Records provided ->
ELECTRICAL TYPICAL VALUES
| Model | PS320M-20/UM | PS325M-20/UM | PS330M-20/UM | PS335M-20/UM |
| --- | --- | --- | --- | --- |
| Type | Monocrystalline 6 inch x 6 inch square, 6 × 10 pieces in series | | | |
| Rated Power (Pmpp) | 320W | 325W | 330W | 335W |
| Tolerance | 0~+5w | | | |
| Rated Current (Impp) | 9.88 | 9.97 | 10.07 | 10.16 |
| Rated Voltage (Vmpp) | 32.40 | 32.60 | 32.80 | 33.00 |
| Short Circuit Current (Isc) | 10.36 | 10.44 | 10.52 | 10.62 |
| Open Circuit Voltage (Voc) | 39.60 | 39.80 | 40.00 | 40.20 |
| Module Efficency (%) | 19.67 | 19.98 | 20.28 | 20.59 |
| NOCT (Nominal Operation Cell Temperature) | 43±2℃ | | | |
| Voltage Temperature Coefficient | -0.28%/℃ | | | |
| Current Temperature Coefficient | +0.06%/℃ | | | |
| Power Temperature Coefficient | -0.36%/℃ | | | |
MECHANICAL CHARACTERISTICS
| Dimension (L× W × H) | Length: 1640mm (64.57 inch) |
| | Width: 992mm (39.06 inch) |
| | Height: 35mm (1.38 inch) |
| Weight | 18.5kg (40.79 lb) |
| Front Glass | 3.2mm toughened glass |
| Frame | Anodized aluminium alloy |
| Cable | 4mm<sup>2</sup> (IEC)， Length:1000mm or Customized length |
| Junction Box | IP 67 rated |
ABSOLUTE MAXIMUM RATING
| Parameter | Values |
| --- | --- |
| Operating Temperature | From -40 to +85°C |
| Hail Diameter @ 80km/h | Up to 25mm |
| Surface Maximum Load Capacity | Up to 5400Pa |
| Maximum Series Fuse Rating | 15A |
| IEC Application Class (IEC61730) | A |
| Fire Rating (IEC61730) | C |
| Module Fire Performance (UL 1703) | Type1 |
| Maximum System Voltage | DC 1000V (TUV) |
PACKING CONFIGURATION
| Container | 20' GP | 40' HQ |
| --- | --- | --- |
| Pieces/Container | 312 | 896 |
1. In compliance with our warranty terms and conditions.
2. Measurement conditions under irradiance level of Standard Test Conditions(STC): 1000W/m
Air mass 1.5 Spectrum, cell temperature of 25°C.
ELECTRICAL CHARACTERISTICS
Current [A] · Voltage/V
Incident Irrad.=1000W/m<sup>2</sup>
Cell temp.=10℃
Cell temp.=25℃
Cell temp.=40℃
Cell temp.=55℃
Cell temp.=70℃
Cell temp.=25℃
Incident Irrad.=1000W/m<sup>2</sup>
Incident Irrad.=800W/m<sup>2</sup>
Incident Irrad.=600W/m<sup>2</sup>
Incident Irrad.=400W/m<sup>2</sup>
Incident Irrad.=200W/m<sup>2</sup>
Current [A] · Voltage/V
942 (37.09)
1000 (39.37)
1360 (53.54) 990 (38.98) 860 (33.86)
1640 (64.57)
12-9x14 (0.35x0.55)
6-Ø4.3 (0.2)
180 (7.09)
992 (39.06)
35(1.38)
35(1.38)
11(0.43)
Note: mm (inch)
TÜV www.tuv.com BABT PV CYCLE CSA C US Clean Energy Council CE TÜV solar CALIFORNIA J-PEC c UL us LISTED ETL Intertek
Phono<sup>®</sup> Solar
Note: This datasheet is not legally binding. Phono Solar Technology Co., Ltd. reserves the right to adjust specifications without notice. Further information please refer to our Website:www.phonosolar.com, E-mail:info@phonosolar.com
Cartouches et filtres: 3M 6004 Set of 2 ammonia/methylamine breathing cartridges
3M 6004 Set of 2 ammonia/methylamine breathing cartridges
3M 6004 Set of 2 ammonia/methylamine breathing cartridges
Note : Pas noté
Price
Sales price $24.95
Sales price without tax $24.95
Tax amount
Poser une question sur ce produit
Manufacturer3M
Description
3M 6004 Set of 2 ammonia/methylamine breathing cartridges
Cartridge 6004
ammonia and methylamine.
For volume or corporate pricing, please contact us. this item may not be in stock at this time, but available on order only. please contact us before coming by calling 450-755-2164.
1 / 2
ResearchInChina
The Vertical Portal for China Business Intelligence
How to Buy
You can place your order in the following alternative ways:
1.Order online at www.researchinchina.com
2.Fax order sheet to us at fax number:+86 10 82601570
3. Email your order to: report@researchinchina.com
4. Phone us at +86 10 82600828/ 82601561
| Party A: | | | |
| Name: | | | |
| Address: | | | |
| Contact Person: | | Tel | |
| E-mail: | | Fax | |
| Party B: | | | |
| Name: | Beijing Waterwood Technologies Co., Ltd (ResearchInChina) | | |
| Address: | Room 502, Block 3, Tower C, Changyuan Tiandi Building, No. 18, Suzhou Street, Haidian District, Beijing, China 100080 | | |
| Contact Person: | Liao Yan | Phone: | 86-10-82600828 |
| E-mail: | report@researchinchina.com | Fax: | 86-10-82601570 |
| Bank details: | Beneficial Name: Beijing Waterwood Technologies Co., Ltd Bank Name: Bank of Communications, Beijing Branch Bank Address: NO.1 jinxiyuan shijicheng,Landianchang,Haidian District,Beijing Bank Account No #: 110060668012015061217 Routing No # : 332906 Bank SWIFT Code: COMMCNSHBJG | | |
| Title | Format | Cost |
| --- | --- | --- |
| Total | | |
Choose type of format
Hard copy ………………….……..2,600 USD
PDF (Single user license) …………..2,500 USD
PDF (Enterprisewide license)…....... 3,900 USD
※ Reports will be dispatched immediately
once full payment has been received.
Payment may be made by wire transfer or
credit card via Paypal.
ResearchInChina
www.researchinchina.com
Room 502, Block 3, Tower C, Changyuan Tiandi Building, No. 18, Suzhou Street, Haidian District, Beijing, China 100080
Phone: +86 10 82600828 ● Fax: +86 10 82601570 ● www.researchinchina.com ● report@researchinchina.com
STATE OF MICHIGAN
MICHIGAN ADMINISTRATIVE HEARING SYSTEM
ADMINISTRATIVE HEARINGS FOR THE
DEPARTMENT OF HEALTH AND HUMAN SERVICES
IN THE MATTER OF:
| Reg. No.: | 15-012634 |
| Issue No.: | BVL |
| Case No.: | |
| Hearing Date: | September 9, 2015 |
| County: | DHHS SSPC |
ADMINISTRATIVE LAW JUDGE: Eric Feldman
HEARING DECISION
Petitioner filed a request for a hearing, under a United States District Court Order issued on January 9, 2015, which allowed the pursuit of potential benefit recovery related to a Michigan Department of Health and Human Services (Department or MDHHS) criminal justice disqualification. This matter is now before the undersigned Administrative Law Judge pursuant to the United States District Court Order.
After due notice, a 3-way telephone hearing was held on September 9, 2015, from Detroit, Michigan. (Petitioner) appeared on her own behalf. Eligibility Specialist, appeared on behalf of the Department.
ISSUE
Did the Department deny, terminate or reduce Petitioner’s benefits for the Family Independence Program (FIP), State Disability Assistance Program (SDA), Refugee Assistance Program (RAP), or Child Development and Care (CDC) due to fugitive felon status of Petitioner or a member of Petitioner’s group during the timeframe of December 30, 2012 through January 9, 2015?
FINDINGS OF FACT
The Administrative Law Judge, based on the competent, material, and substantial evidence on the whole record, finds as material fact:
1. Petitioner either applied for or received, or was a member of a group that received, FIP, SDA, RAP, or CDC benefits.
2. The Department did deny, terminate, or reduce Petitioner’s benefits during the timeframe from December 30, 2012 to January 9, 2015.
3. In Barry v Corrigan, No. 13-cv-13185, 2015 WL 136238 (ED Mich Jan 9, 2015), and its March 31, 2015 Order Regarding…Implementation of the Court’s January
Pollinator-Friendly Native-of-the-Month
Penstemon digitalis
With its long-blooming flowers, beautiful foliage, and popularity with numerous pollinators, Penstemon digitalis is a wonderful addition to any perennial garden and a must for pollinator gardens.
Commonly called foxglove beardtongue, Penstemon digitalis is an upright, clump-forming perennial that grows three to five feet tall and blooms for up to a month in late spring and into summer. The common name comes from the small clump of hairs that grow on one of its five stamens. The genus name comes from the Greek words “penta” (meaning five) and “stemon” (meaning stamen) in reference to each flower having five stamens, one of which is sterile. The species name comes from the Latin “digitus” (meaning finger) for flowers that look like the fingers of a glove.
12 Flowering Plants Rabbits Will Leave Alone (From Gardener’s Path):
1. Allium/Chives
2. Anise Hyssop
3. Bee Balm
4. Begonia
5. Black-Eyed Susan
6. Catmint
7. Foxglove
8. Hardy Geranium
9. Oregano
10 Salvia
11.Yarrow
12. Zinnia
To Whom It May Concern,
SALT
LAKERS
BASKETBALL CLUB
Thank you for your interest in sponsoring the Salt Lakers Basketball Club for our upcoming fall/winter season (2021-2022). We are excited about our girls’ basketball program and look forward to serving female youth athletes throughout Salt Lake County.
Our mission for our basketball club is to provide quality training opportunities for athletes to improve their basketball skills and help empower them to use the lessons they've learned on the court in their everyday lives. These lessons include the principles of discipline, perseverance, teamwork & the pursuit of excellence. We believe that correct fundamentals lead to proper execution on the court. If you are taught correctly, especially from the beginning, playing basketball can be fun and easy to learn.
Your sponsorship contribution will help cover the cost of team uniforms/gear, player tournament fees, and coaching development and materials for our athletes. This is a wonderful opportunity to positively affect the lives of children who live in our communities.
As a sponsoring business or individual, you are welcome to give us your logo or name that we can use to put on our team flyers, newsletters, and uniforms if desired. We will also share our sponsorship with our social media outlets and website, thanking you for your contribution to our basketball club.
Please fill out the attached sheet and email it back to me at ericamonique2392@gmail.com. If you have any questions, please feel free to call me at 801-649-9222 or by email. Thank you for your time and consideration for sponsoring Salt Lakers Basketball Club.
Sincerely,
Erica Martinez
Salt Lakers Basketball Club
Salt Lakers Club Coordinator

Your goal -> Take each line from the preceding material that contains "conditions" and copy it.

Answer below ->
1. In compliance with our warranty terms and conditions.
2. Measurement conditions under irradiance level of Standard Test Conditions(STC): 1000W/m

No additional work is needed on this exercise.